While providing no details of what exactly such measures might mean, Kim is showing his people that he will not be cowed by U.N. sanctions by reacting with bravado — just as his father, Kim Jong Il, did for many years.
The chest-thumping all seems aimed at the U.S., which Kim called “the sworn enemy of the Korean people.”
North Korean state media reported today that Kim had given tasks to his high-ranking officials to achieve his goal. Rodong Sinmun, a state newspaper, ran an essay on Saturday saying that a nuclear test was “the demand of the people.”
“It is the people’s demand that we should do something, not just a nuclear test, but something even greater. The U.N. Security Council has left us no room for choice.”
The North Korean threats, which many experts expected, came after the U.N. Security Council on Tuesday unanimously passed a resolution that tightened sanctions on North Korea. The resolution also condemned a Dec. 12 rocket launching as a violation of earlier resolutions that banned the country from conducting any tests involving ballistic-missile technology.
But with North Korea, sanctions usually serve to push it to further extremes.
The statements by North Korea might be considered worrisome from a country that is taken more seriously on the world stage.
Kim said his country would not give up its nuclear weapons until “the denuclearization of the world is realized.”
In a statement issued through state-run media, the National Defense Commission, the country’s highest governing agency headed by Kim, envisioned “a variety of satellites and long-range rockets which will be launched by the D.P.R.K. one after another, and a nuclear test of higher level which will be carried out by it” will be “targeted” at “the U.S., the sworn enemy of the Korean people.”
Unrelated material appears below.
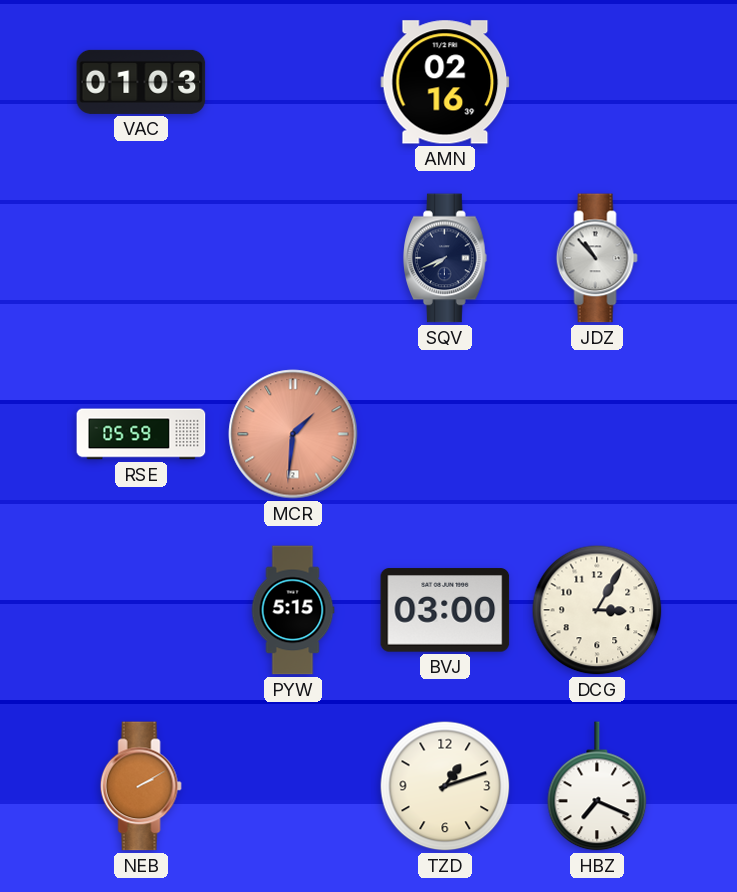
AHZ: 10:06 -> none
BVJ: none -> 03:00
Using the acronym for the North’s official name, Democratic People’s Republic of Korea, the statement was intended to show the world that the country would not be deterred by sanctions or warnings. These are attempts by Kim Jong Un to show the world that his country is no weaker since he came to power after the death of his father, Kim Jong Il, in December 2011.
Kim Jong Un shocked the world last month when North Korea successfully launched a rocket that put a satellite into orbit, defying restrictions imposed by the U.S., China and the rest of the world and dramatically resetting the nature of North Korea’s relationship with its Pacific neighbors.
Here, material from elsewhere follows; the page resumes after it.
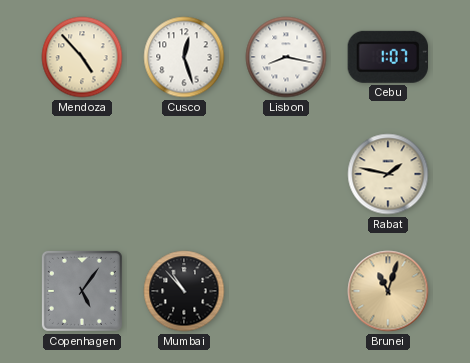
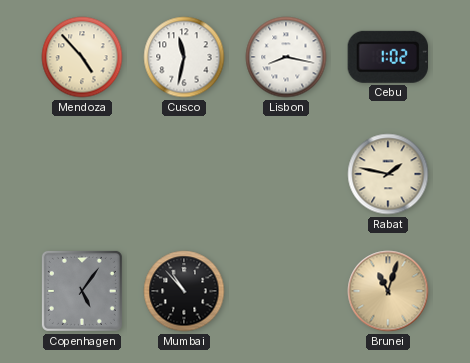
Cusco: 12:27 -> 11:32
Cebu: 1:07 -> 1:02
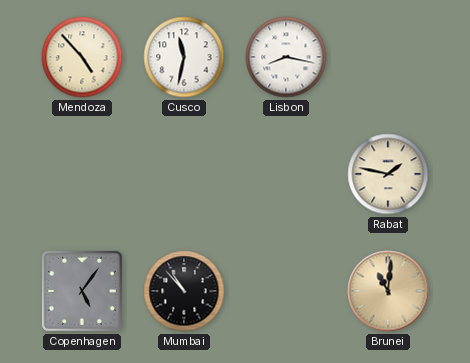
Cebu: 1:02 -> none
Brunei: 11:03 -> 11:01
The North Koreans said the satellite, called Kwangmyongsong-3, is equipped with “survey and communications devices essential for the observation of the Earth.”
This successful launching came after the spectacular failure of a rocket launch in April made North Korea an international laughingstock. After four unsuccessful rocket launches beginning in 1998, that was the first time North Korea tried twice in the same year and the first time in frigid winter.
According to analysts quoted in the Christian Science Monitor, the aggressive actions of North Korea have had one positive side affect: They have brought together the U.S. and China, long the biggest ally of North Korea, to condemn the actions of the rogue state.
While the U.S. and China have not seen eye-to-eye on many issues, such as the tensions between China and Japan over disputed islands in the East China Sea, the U.S. and China both see the need to keep North Korea in check.
The U.S. and China worked together to reach a compromise that allowed unanimous passage of the U.N. Security Council resolution condemning the December long-range rocket test. At talks in Beijing on Friday, Glyn Davies, the U.S. envoy for North Korean issues, said the U.S. and China “achieved a very strong degree of consensus” on how to confront North Korea’s latest threats.
Beijing’s Global Times newspaper, which is aligned with China’s ruling Communist Party, wrote on Friday that “if North Korea engages in further nuclear tests, China will not hesitate to reduce its assistance,” which is considered an unusually blunt warning.
“A new game is on with North Korea,” and the U.N. resolution “indicates that any new nuke test or missile launch will bring yet another round of even stronger and more targeted sanctions,” says George Lopez, a former U.N. monitor of North Korea sanctions and a professor of peace studies at the University of Notre Dame in South Bend, Ind.
Lopez said the new environment “is both the best and the worst for the Obama administration.”
Lopez said it is the “worst” because any a nuclear test would lead to Republican criticism of his foreign policy, but it is the “best” because a test would present Obama with the “opportunity” to show that the world – including the Chinese and Russians – is ready for “meaningful united action.”